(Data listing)
╭──

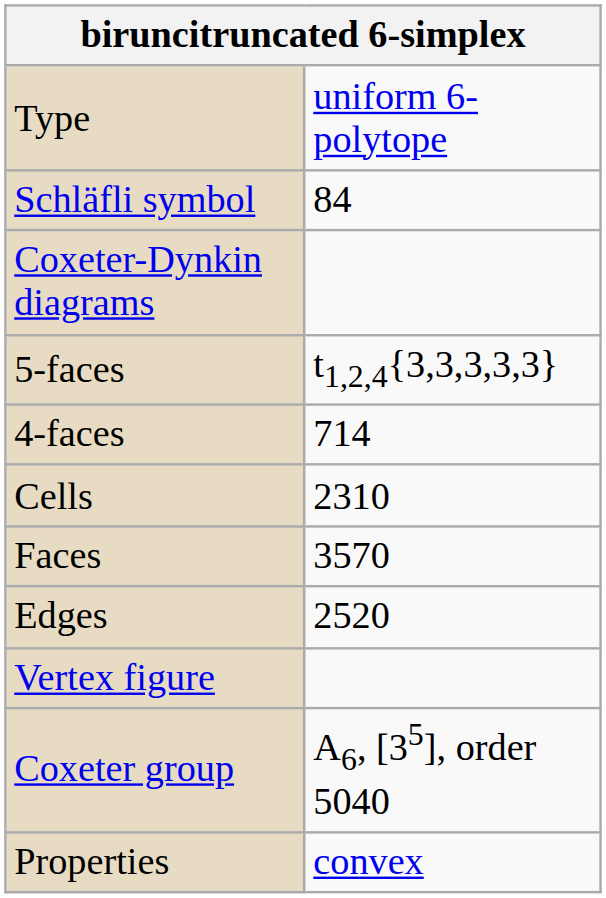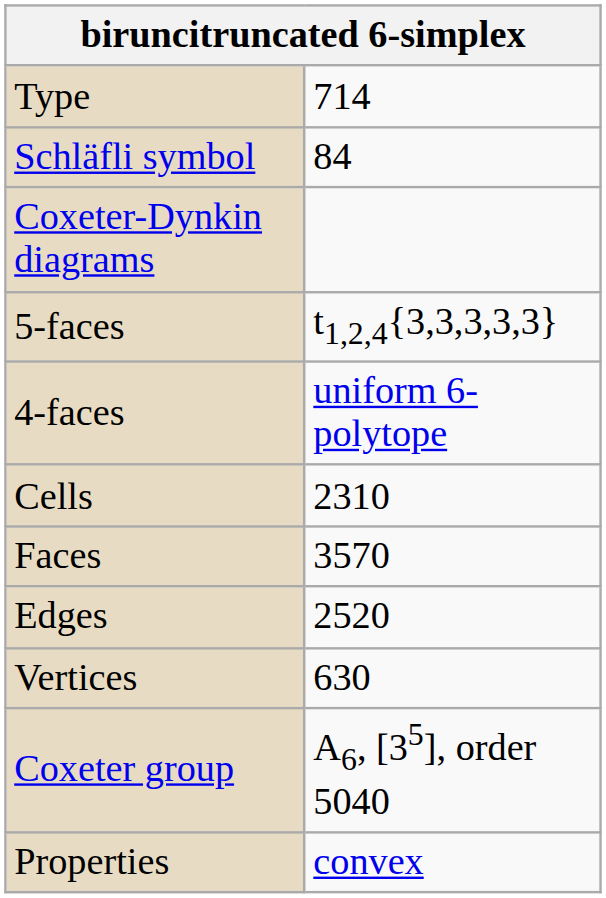Type | column 2: uniform 6-polytope -> 714
4-faces | column 2: 714 -> uniform 6-polytope
+ row: Vertices | 630
- row: Vertex figure
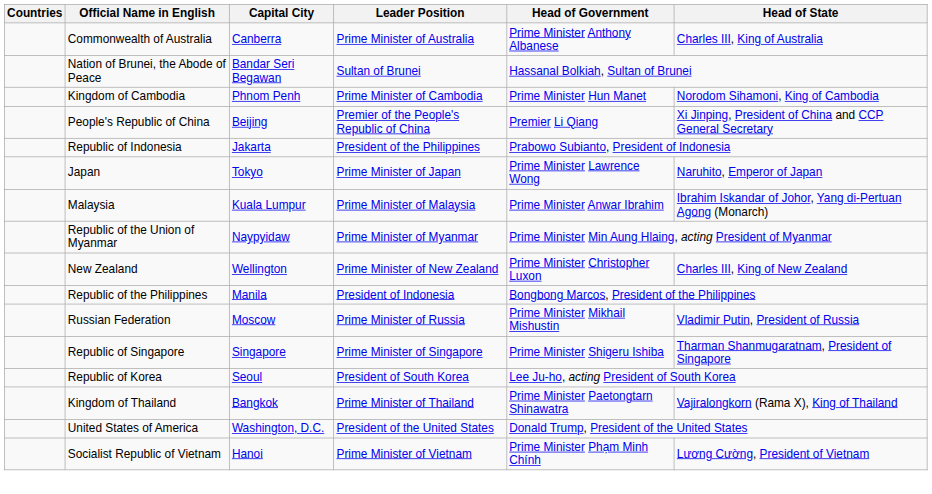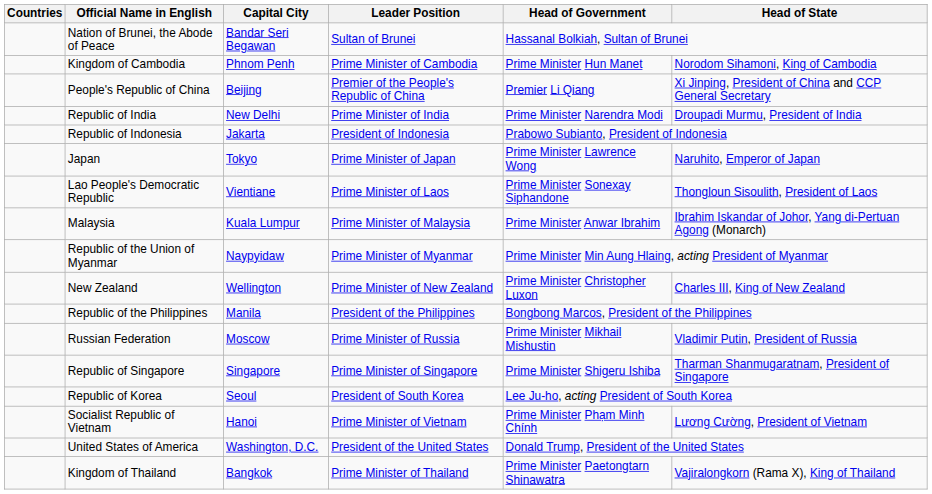- row: Commonwealth of Australia | Canberra | Prime Minister of Australia | Prime Minister Anthony Albanese | Charles III, King of Australia
+ row: Republic of India | New Delhi | Prime Minister of India | Prime Minister Narendra Modi | Droupadi Murmu, President of India
Republic of Indonesia | Leader Position: President of the Philippines -> President of Indonesia
+ row: Lao People's Democratic Republic | Vientiane | Prime Minister of Laos | Prime Minister Sonexay Siphandone | Thongloun Sisoulith, President of Laos
Republic of the Philippines | Leader Position: President of Indonesia -> President of the Philippines
rows swapped: Kingdom of Thailand <-> Socialist Republic of Vietnam
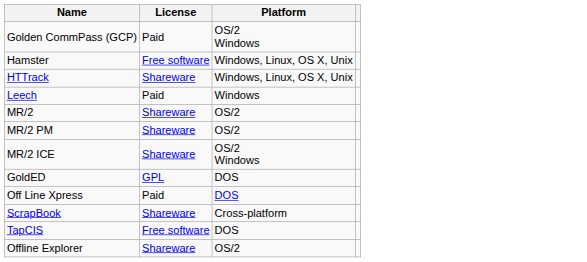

╰──

*TASK INSTRUCTIONS:*
Copy every line of the rows above character for character, omitting the pictures.

*EXERCISE ANSWER:*
Type | column 2: uniform 6-polytope -> 714
4-faces | column 2: 714 -> uniform 6-polytope
+ row: Vertices | 630
- row: Vertex figure
- row: Commonwealth of Australia | Canberra | Prime Minister of Australia | Prime Minister Anthony Albanese | Charles III, King of Australia
+ row: Republic of India | New Delhi | Prime Minister of India | Prime Minister Narendra Modi | Droupadi Murmu, President of India
Republic of Indonesia | Leader Position: President of the Philippines -> President of Indonesia
+ row: Lao People's Democratic Republic | Vientiane | Prime Minister of Laos | Prime Minister Sonexay Siphandone | Thongloun Sisoulith, President of Laos
Republic of the Philippines | Leader Position: President of Indonesia -> President of the Philippines
rows swapped: Kingdom of Thailand <-> Socialist Republic of Vietnam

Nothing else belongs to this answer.